XClose

Research Software Engineering Summer School

Home
Menu

Getting data from the internet

We've seen about obtaining data from our local file system.

The other common place today that we might want to obtain data is from the internet.

It's very common today to treat the web as a source and store of information; we need to be able to programmatically download data, and place it in Python objects.

We may also want to be able to programmatically upload data, for example, to automatically fill in forms.

This can be really powerful if we want to, for example, do automated meta-analysis across a selection of research papers.

Uniform resource locators

All internet resources are defined by a uniform resource locator (URL) which are a particular type of uniform resource identifier (URI). For example

In [1]:
"https://mt0.google.com:443/vt?x=658&y=340&z=10&lyrs=s"
Out[1]:
'https://mt0.google.com:443/vt?x=658&y=340&z=10&lyrs=s'

A URL consists of:

  • A scheme (http hypertext transfer protocol, https hypertext transfer protocol secure , ssh secure shell, ...)
  • A host (mt0.google.com, the name of the remote computer you want to talk to)
  • A port (optional, most protocols have a typical port associated with them, e.g. 80 for HTTP, 443 for HTTPS)

### SUPPLIED ENTRIES
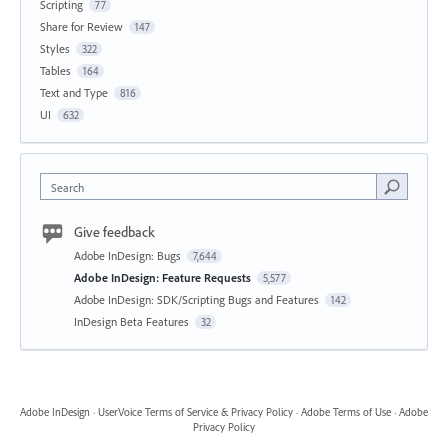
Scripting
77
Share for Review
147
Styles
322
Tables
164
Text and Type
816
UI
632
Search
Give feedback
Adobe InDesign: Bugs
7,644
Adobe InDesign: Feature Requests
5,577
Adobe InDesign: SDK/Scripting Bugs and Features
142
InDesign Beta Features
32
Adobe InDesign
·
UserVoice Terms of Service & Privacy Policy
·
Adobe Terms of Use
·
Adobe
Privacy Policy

--

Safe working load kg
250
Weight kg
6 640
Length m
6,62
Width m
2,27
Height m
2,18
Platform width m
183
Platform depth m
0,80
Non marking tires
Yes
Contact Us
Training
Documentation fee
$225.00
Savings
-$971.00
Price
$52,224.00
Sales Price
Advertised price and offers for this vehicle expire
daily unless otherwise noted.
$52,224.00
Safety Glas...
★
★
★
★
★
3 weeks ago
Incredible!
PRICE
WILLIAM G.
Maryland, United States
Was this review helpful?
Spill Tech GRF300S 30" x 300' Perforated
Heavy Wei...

---

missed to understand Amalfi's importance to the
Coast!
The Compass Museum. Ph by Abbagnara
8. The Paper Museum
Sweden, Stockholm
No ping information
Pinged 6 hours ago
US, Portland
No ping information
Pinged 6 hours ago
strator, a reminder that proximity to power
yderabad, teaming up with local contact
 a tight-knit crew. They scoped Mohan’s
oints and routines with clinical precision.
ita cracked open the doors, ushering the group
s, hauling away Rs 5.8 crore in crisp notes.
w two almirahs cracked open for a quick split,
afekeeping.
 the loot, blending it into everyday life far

### AIM OF THE EXERCISE
How does the tutorial on getting data from the internet go on? Continue it from the end of its list of URL parts, after the line about the port.

### THE ANSWER
  • A path (analogous to a file path on the machine, here it is just vt)
  • A query part after a ?, (optional, usually ampersand & separated parameters e.g. x=658 or z=10)

Supplementary materials: These can actually be different for different protocols, the above is a simplification, you can see more, for example, at the Wikipedia article on URIs.

URLs are not allowed to include all characters; we need to, for example, escape a space that appears inside the URL, replacing it with %20, so e.g. a request of http://some example.com/ would need to be http://some%20example.com/.

Supplementary materials: The code used to replace each character is the ASCII code for it.

Supplementary materials: The escaping rules are quite subtle. See the Wikipedia article on percent-encoding. The standard library provides the urlencode function that can take care of this for you.

Requests

The Python Requests library can help us manipulate URLs and requesting the content associated with them. It is easier to use than the urllib library that is part of the standard library, and is included with Anaconda and Canopy. It sorts out escaping, parameter encoding, and so on for us.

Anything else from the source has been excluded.